◆ **Exercise directions**
Every record that follows should be output exactly as it is given.

◆ **Record excerpts**
══════════════════════════════

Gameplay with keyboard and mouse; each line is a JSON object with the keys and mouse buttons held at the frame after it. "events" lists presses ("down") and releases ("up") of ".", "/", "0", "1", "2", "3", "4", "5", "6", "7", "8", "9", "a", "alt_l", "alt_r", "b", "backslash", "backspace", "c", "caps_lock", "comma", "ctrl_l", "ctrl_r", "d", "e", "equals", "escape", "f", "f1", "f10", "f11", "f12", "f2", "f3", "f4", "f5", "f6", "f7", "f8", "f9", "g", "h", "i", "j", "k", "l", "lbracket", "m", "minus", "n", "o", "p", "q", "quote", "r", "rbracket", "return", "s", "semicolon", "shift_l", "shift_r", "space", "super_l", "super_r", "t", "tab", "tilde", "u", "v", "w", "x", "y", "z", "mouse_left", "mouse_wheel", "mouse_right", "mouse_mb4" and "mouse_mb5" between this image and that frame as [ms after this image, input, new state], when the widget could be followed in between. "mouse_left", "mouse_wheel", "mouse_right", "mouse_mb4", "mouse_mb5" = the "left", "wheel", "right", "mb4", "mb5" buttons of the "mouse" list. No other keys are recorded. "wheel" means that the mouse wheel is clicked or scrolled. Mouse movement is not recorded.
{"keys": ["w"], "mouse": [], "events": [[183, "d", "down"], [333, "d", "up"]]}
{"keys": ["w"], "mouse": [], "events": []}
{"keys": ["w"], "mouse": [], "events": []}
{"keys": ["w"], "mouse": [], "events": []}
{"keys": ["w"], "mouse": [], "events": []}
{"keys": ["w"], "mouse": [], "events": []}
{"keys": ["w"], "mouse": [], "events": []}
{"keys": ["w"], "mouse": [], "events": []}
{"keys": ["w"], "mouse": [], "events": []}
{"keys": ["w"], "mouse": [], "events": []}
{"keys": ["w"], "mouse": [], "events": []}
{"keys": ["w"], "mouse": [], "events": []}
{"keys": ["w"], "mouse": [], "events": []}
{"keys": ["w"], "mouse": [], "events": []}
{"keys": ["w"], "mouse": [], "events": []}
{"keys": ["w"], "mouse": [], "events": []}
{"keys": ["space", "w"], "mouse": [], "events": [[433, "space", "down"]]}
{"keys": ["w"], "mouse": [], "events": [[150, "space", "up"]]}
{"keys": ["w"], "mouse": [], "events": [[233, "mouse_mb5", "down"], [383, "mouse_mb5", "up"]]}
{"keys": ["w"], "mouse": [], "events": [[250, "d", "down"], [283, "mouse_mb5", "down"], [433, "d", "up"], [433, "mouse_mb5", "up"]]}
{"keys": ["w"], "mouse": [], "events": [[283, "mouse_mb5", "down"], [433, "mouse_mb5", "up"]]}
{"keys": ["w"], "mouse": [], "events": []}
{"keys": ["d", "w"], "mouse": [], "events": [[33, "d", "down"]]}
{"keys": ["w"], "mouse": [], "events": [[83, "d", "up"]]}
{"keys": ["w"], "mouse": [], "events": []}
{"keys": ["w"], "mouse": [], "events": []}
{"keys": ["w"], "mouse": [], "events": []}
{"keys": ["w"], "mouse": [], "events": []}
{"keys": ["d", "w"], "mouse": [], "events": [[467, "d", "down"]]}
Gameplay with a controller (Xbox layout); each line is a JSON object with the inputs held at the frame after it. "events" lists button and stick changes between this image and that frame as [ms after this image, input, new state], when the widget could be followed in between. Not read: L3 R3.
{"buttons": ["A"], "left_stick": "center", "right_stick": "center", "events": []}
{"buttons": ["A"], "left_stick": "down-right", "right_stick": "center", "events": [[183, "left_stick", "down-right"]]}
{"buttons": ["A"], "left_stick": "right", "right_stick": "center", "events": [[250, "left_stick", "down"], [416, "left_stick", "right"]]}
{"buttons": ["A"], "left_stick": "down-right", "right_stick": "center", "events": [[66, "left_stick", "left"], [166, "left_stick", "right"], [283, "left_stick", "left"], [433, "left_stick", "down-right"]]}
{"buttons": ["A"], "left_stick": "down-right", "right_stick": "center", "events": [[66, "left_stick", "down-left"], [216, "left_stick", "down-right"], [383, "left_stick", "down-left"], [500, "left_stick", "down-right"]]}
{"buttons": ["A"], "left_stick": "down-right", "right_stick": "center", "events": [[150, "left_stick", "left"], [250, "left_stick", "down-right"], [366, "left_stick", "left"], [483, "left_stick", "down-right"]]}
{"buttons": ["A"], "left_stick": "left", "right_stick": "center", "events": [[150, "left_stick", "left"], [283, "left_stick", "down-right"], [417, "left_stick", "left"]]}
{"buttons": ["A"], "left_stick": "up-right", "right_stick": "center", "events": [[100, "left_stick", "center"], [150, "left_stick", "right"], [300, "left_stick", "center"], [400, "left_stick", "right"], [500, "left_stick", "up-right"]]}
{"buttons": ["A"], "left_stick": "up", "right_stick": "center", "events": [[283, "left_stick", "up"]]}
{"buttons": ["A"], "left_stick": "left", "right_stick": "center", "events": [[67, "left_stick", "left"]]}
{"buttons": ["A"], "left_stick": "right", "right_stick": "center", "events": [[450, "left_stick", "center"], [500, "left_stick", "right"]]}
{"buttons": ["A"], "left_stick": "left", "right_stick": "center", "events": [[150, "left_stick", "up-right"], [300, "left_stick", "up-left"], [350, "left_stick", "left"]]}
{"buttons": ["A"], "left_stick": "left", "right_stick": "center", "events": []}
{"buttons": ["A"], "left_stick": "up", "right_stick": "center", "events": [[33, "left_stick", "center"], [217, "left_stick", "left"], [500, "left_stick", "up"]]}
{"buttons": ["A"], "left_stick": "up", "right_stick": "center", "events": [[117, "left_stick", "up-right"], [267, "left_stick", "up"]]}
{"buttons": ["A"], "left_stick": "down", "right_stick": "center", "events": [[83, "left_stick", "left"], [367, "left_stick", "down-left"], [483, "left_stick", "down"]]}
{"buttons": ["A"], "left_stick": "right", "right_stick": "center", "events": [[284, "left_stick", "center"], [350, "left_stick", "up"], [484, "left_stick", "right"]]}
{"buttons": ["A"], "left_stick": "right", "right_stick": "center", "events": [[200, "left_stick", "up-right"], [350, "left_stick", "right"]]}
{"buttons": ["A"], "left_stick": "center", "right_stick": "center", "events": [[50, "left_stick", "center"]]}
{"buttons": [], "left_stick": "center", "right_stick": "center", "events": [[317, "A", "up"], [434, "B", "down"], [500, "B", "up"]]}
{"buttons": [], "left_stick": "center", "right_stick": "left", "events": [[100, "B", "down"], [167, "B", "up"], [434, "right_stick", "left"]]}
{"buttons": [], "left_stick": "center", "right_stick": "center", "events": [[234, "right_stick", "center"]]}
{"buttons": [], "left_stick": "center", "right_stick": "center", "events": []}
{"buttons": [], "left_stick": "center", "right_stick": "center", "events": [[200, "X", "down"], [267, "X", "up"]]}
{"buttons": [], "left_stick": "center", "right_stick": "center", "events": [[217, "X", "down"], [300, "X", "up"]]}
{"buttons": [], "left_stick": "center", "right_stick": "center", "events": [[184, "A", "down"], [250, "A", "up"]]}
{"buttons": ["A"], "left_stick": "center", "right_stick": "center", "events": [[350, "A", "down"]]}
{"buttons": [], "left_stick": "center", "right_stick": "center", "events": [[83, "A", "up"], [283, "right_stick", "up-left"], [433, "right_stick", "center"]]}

══════════════════════════════

◆ **Result**
Gameplay with keyboard and mouse; each line is a JSON object with the keys and mouse buttons held at the frame after it. "events" lists presses ("down") and releases ("up") of ".", "/", "0", "1", "2", "3", "4", "5", "6", "7", "8", "9", "a", "alt_l", "alt_r", "b", "backslash", "backspace", "c", "caps_lock", "comma", "ctrl_l", "ctrl_r", "d", "e", "equals", "escape", "f", "f1", "f10", "f11", "f12", "f2", "f3", "f4", "f5", "f6", "f7", "f8", "f9", "g", "h", "i", "j", "k", "l", "lbracket", "m", "minus", "n", "o", "p", "q", "quote", "r", "rbracket", "return", "s", "semicolon", "shift_l", "shift_r", "space", "super_l", "super_r", "t", "tab", "tilde", "u", "v", "w", "x", "y", "z", "mouse_left", "mouse_wheel", "mouse_right", "mouse_mb4" and "mouse_mb5" between this image and that frame as [ms after this image, input, new state], when the widget could be followed in between. "mouse_left", "mouse_wheel", "mouse_right", "mouse_mb4", "mouse_mb5" = the "left", "wheel", "right", "mb4", "mb5" buttons of the "mouse" list. No other keys are recorded. "wheel" means that the mouse wheel is clicked or scrolled. Mouse movement is not recorded.
{"keys": ["w"], "mouse": [], "events": [[183, "d", "down"], [333, "d", "up"]]}
{"keys": ["w"], "mouse": [], "events": []}
{"keys": ["w"], "mouse": [], "events": []}
{"keys": ["w"], "mouse": [], "events": []}
{"keys": ["w"], "mouse": [], "events": []}
{"keys": ["w"], "mouse": [], "events": []}
{"keys": ["w"], "mouse": [], "events": []}
{"keys": ["w"], "mouse": [], "events": []}
{"keys": ["w"], "mouse": [], "events": []}
{"keys": ["w"], "mouse": [], "events": []}
{"keys": ["w"], "mouse": [], "events": []}
{"keys": ["w"], "mouse": [], "events": []}
{"keys": ["w"], "mouse": [], "events": []}
{"keys": ["w"], "mouse": [], "events": []}
{"keys": ["w"], "mouse": [], "events": []}
{"keys": ["w"], "mouse": [], "events": []}
{"keys": ["space", "w"], "mouse": [], "events": [[433, "space", "down"]]}
{"keys": ["w"], "mouse": [], "events": [[150, "space", "up"]]}
{"keys": ["w"], "mouse": [], "events": [[233, "mouse_mb5", "down"], [383, "mouse_mb5", "up"]]}
{"keys": ["w"], "mouse": [], "events": [[250, "d", "down"], [283, "mouse_mb5", "down"], [433, "d", "up"], [433, "mouse_mb5", "up"]]}
{"keys": ["w"], "mouse": [], "events": [[283, "mouse_mb5", "down"], [433, "mouse_mb5", "up"]]}
{"keys": ["w"], "mouse": [], "events": []}
{"keys": ["d", "w"], "mouse": [], "events": [[33, "d", "down"]]}
{"keys": ["w"], "mouse": [], "events": [[83, "d", "up"]]}
{"keys": ["w"], "mouse": [], "events": []}
{"keys": ["w"], "mouse": [], "events": []}
{"keys": ["w"], "mouse": [], "events": []}
{"keys": ["w"], "mouse": [], "events": []}
{"keys": ["d", "w"], "mouse": [], "events": [[467, "d", "down"]]}
Gameplay with a controller (Xbox layout); each line is a JSON object with the inputs held at the frame after it. "events" lists button and stick changes between this image and that frame as [ms after this image, input, new state], when the widget could be followed in between. Not read: L3 R3.
{"buttons": ["A"], "left_stick": "center", "right_stick": "center", "events": []}
{"buttons": ["A"], "left_stick": "down-right", "right_stick": "center", "events": [[183, "left_stick", "down-right"]]}
{"buttons": ["A"], "left_stick": "right", "right_stick": "center", "events": [[250, "left_stick", "down"], [416, "left_stick", "right"]]}
{"buttons": ["A"], "left_stick": "down-right", "right_stick": "center", "events": [[66, "left_stick", "left"], [166, "left_stick", "right"], [283, "left_stick", "left"], [433, "left_stick", "down-right"]]}
{"buttons": ["A"], "left_stick": "down-right", "right_stick": "center", "events": [[66, "left_stick", "down-left"], [216, "left_stick", "down-right"], [383, "left_stick", "down-left"], [500, "left_stick", "down-right"]]}
{"buttons": ["A"], "left_stick": "down-right", "right_stick": "center", "events": [[150, "left_stick", "left"], [250, "left_stick", "down-right"], [366, "left_stick", "left"], [483, "left_stick", "down-right"]]}
{"buttons": ["A"], "left_stick": "left", "right_stick": "center", "events": [[150, "left_stick", "left"], [283, "left_stick", "down-right"], [417, "left_stick", "left"]]}
{"buttons": ["A"], "left_stick": "up-right", "right_stick": "center", "events": [[100, "left_stick", "center"], [150, "left_stick", "right"], [300, "left_stick", "center"], [400, "left_stick", "right"], [500, "left_stick", "up-right"]]}
{"buttons": ["A"], "left_stick": "up", "right_stick": "center", "events": [[283, "left_stick", "up"]]}
{"buttons": ["A"], "left_stick": "left", "right_stick": "center", "events": [[67, "left_stick", "left"]]}
{"buttons": ["A"], "left_stick": "right", "right_stick": "center", "events": [[450, "left_stick", "center"], [500, "left_stick", "right"]]}
{"buttons": ["A"], "left_stick": "left", "right_stick": "center", "events": [[150, "left_stick", "up-right"], [300, "left_stick", "up-left"], [350, "left_stick", "left"]]}
{"buttons": ["A"], "left_stick": "left", "right_stick": "center", "events": []}
{"buttons": ["A"], "left_stick": "up", "right_stick": "center", "events": [[33, "left_stick", "center"], [217, "left_stick", "left"], [500, "left_stick", "up"]]}
{"buttons": ["A"], "left_stick": "up", "right_stick": "center", "events": [[117, "left_stick", "up-right"], [267, "left_stick", "up"]]}
{"buttons": ["A"], "left_stick": "down", "right_stick": "center", "events": [[83, "left_stick", "left"], [367, "left_stick", "down-left"], [483, "left_stick", "down"]]}
{"buttons": ["A"], "left_stick": "right", "right_stick": "center", "events": [[284, "left_stick", "center"], [350, "left_stick", "up"], [484, "left_stick", "right"]]}
{"buttons": ["A"], "left_stick": "right", "right_stick": "center", "events": [[200, "left_stick", "up-right"], [350, "left_stick", "right"]]}
{"buttons": ["A"], "left_stick": "center", "right_stick": "center", "events": [[50, "left_stick", "center"]]}
{"buttons": [], "left_stick": "center", "right_stick": "center", "events": [[317, "A", "up"], [434, "B", "down"], [500, "B", "up"]]}
{"buttons": [], "left_stick": "center", "right_stick": "left", "events": [[100, "B", "down"], [167, "B", "up"], [434, "right_stick", "left"]]}
{"buttons": [], "left_stick": "center", "right_stick": "center", "events": [[234, "right_stick", "center"]]}
{"buttons": [], "left_stick": "center", "right_stick": "center", "events": []}
{"buttons": [], "left_stick": "center", "right_stick": "center", "events": [[200, "X", "down"], [267, "X", "up"]]}
{"buttons": [], "left_stick": "center", "right_stick": "center", "events": [[217, "X", "down"], [300, "X", "up"]]}
{"buttons": [], "left_stick": "center", "right_stick": "center", "events": [[184, "A", "down"], [250, "A", "up"]]}
{"buttons": ["A"], "left_stick": "center", "right_stick": "center", "events": [[350, "A", "down"]]}
{"buttons": [], "left_stick": "center", "right_stick": "center", "events": [[83, "A", "up"], [283, "right_stick", "up-left"], [433, "right_stick", "center"]]}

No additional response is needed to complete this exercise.